What about incomplete information?

This is a very common and interesting situation in reality, but, very difficult to make optimal choices if you do not know the adversary or the environment.

Many games invented by humans have this property. This is what makes interesting these otherwise boring games: Poker in complete information? Please!... Chess tries to be as in complete and perfect information as possible: you even know the ELO score of the other player.

If we don’t know some exact characteristic of the other player, for example, but we have some idea about its distribution, we can use game theory and [Savage, 1954] tells us that we can always form some probability distribution in our mind (subjective probability).

I don’t know if my competitor has low of high cost, for example, but I know/think that the chances are $50-50$

This is a risky situation, but we can work with it, thanks to [Harsanyi, 1967-68] (“Nobel” prize in economics 1994, together with Nash and Selten).

Harsanyi introduces a first fictitious player, “Nature”, who plays before the real players and choses the type of my competitor, but I cannot observe the choice of the player Nature: An incomplete information game becomes an imperfect information one.
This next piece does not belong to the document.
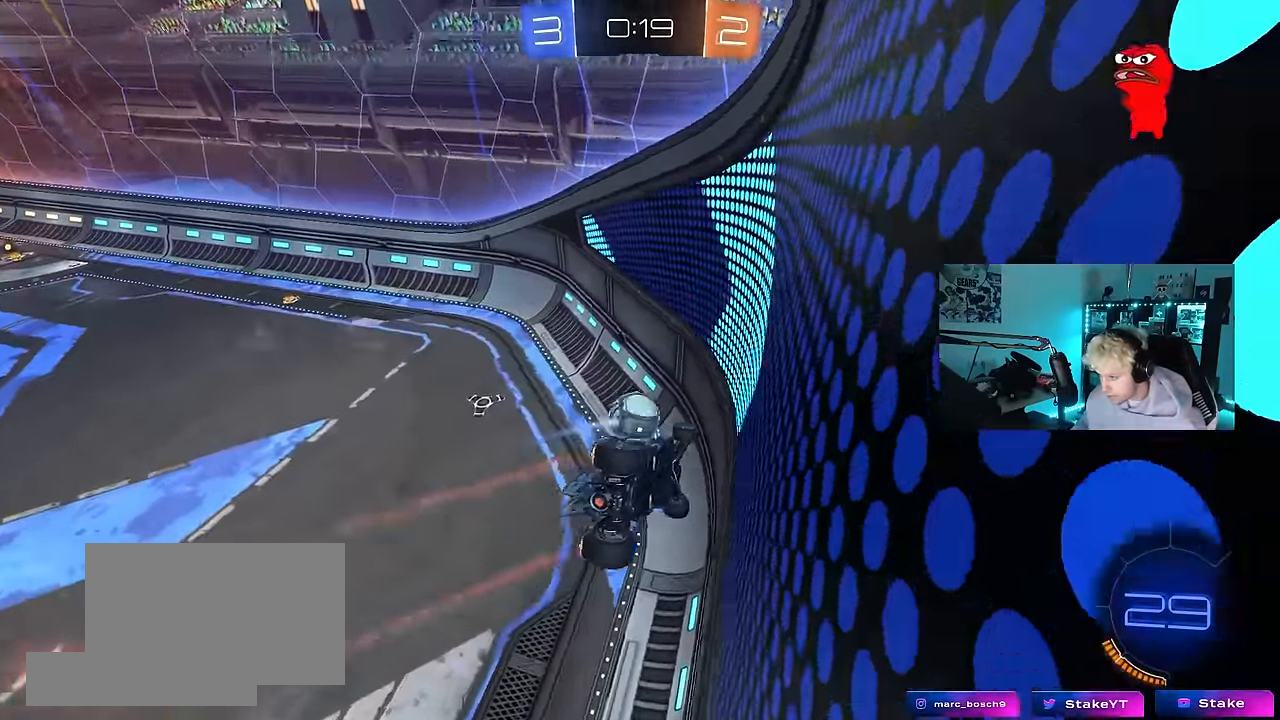
Gameplay with keyboard and mouse; each line is a JSON object with the keys and mouse buttons held at the frame after it. "events" lists presses ("down") and releases ("up") of "1", "2", "3", "4", "5", "a", "alt", "c", "caps_lock", "ctrl", "d", "e", "f", "g", "q", "r", "s", "shift", "space", "t", "tab", "v", "w", "x", "z", "mouse_left", "mouse_wheel" and "mouse_right" between this image and that frame as [ms after this image, input, new state], when the widget could be followed in between. "mouse_left", "mouse_wheel", "mouse_right" = the "left", "wheel", "right" buttons of the "mouse" list. No other keys are recorded. "wheel" means that the mouse wheel is clicked or scrolled. Mouse movement is not recorded.
{"keys": ["w"], "mouse": [], "events": [[334, "a", "down"], [334, "d", "up"], [484, "a", "up"]]}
We know how to solve these games!

The believes of players about the game and other players very become important in such a situation, and players’ choices may also reveal information about their characteristics. For example, a low cost firm will in general fix a lower price than a high cost firm, but it can also try to copy a low cost one to influence the believes of the competitor (signaling);

So the equilibria strongly depends on believes and learning of players during the game

Hence a new solution concepts: Bayesian Nash equilibrium (for static games) and Bayesian perfect equilibrium (for dynamic games), in which we determine the optimal strategies and the corresponding rational believes in the same time:

The strategies must be optimal given the believes, and the believes must be rational given the strategies.

The equilibria correspond to fixed points in the joint strategies and believes space.
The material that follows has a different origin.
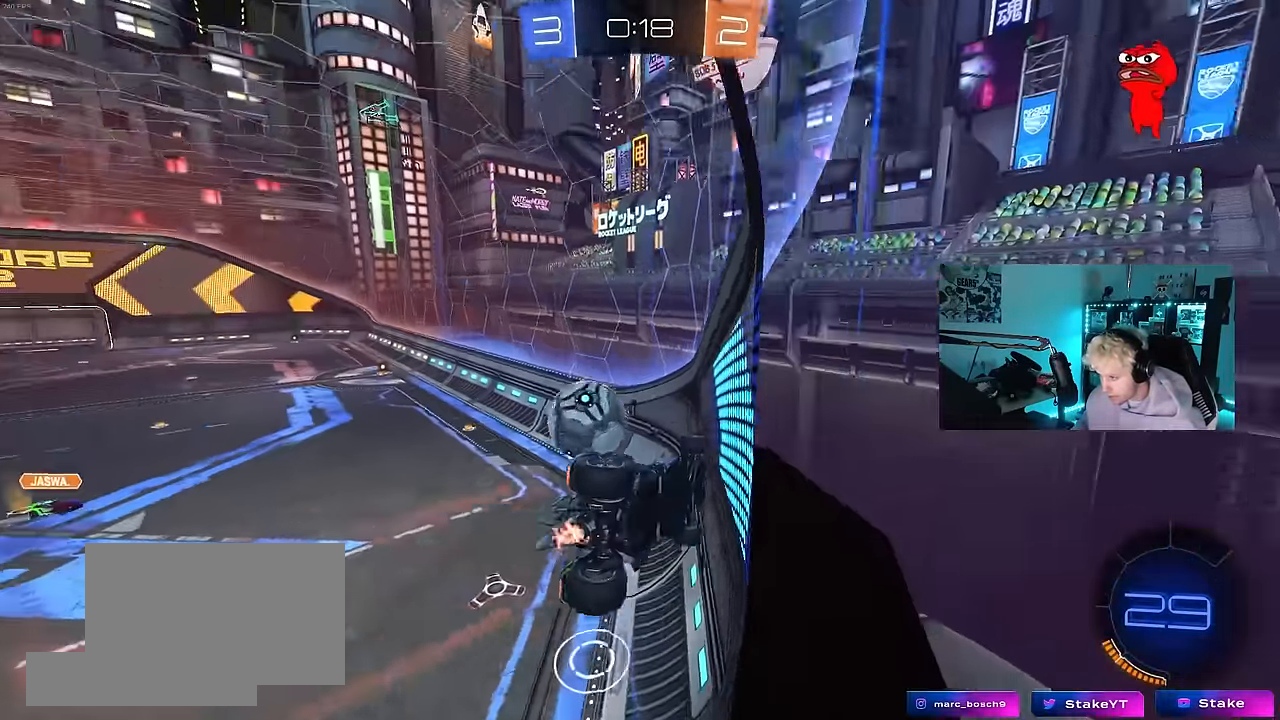
{"keys": ["a", "s"], "mouse": [], "events": [[34, "d", "down"], [317, "d", "up"], [350, "s", "down"], [350, "w", "up"], [400, "a", "down"]]}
This is a very smart, but demanding equilibrium concept: If I don’t know the (subjective!) beliefs of other players, how can I anticipate their behavior? we also end up with a profusion of equilibria: too many degrees of freedom when we include the believes in the equilibrium definition, and many fixed points (commonly an infinity of them) become possible. In many cases, it is not easy to really conclude anything useful from these results. This considerable multiplicity also called for even more demanding equilibrium concepts (like the Sequential equilibrium concept of [Kreps, 1982], for example), in order to try to eliminate some equilibria. For more information, see, for example, [Vega-Redondo, 2003] or [Myerson, 1991].